Namun, inflasi pada beras dan tomat masih berlanjut akibat faktor musiman dan dampak bencana pada lahan pertanian. Diskon tarif PAM oleh Pemerintah Kota Padang juga menyumbang deflasi sebesar 0,12 persen, serta penurunan tarif angkutan antarkota sebesar 17,22 persen (mtm).

Di sisi lain, kenaikan harga emas perhiasan mengikuti tren global menjadi penyumbang inflasi bulanan terbesar (0,13 persen mtm), diikuti tomat, beras, ikan nila, dan ikan asin teri.

Secara spasial, seluruh kabupaten/kota di Sumbar mengalami deflasi. Pasaman Barat mencatat deflasi terdalam (1,84 persen mtm), diikuti Kota Padang (1,02 persen), Dharmasraya (0,92 persen), dan Bukittinggi (0,73 persen).

Meskipun deflasi bulanan, inflasi tahunan Sumbar masih di atas sasaran nasional, yaitu 3,92 persen (yoy).
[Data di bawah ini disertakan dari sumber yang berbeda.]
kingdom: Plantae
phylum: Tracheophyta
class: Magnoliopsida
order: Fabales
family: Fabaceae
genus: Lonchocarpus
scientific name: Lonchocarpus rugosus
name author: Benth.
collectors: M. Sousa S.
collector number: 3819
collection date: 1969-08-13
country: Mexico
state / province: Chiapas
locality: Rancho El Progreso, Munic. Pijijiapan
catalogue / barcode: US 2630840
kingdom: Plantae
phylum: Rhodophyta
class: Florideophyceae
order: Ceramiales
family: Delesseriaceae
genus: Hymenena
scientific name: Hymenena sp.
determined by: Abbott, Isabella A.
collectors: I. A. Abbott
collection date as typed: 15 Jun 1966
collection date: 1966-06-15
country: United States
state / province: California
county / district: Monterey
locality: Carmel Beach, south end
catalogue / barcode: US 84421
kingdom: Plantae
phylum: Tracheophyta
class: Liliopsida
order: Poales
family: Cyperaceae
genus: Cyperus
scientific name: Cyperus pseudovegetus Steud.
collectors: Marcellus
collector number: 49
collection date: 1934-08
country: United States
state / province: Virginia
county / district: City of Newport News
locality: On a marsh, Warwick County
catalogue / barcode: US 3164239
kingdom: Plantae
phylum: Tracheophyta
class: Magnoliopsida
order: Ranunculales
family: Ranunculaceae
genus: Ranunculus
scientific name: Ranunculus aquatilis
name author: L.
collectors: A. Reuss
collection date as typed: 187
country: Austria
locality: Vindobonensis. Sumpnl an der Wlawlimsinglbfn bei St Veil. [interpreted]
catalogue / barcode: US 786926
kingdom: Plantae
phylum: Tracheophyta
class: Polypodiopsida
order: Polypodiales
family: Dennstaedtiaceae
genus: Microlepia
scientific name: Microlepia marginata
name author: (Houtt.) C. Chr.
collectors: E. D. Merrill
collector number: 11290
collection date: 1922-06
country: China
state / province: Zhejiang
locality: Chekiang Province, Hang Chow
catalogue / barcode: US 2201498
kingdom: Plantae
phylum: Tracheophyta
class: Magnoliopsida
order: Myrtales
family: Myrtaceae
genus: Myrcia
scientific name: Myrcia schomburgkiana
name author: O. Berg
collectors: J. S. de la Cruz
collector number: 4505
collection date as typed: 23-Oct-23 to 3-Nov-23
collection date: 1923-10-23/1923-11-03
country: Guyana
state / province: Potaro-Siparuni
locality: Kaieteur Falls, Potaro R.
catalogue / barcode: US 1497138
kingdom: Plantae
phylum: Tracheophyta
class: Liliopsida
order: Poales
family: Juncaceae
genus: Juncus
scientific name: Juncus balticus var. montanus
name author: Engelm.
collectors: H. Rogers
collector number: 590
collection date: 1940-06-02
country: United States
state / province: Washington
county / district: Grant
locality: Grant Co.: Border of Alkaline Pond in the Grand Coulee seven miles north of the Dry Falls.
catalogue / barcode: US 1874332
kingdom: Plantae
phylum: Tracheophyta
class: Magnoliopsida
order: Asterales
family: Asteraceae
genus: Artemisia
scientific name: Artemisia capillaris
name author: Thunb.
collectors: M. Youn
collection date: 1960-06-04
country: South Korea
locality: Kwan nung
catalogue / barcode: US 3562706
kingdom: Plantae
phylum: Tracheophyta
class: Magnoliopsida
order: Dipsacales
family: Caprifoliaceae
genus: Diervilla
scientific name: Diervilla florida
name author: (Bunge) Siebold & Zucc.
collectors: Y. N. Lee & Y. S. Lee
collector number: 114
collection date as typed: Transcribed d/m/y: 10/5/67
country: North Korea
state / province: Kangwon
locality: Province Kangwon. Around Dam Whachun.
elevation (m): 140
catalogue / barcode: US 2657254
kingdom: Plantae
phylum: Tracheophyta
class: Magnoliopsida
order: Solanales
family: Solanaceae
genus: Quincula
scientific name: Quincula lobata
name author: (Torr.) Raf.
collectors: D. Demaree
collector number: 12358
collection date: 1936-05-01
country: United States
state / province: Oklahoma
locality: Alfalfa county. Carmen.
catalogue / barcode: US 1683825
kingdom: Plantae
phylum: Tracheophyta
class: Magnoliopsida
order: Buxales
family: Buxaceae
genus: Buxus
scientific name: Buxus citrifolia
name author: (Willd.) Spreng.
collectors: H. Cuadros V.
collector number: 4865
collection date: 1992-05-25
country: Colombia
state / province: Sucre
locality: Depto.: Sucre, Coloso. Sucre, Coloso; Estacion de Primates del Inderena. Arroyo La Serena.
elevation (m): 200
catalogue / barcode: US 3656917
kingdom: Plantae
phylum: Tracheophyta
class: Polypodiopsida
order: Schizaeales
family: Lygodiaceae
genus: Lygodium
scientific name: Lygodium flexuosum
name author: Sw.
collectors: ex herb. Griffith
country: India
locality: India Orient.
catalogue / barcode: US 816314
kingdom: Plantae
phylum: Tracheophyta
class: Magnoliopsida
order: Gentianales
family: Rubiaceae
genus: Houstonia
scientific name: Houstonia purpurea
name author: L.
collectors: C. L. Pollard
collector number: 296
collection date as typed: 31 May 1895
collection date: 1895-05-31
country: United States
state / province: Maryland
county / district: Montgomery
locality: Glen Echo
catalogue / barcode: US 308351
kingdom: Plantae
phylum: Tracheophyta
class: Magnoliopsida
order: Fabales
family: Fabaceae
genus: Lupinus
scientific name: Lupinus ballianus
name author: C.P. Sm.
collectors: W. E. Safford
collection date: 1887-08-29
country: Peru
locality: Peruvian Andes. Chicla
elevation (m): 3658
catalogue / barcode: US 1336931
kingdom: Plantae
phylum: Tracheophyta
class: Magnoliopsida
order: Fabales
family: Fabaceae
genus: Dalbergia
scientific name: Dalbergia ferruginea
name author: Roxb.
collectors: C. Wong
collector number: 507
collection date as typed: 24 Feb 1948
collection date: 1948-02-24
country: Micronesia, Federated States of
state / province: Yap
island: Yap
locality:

Hal ini dipengaruhi oleh efek basis rendah akibat diskon tarif listrik tahun sebelumnya, kenaikan harga emas dan mobil, serta depresiasi rupiah.

BI Sumbar bersama Tim Pengendalian Inflasi Daerah (TPID) akan terus memperkuat sinergi pengendalian inflasi. "TPID akan terus mendorong penguatan sinergisitas, baik melalui operasi pasar dan Gerakan Pangan Murah, penguatan kerja sama antardaerah, maupun komunikasi kebijakan yang efektif agar inflasi Sumatera Barat tetap terkendali," tegas Andy.

Sinergi ini bertujuan menjaga inflasi Sumbar tetap dalam sasaran nasional 2,5 plus minus 1 persen pada 2026, di tengah risiko peningkatan permintaan saat Ramadan dan Idul Fitri serta dinamika harga global.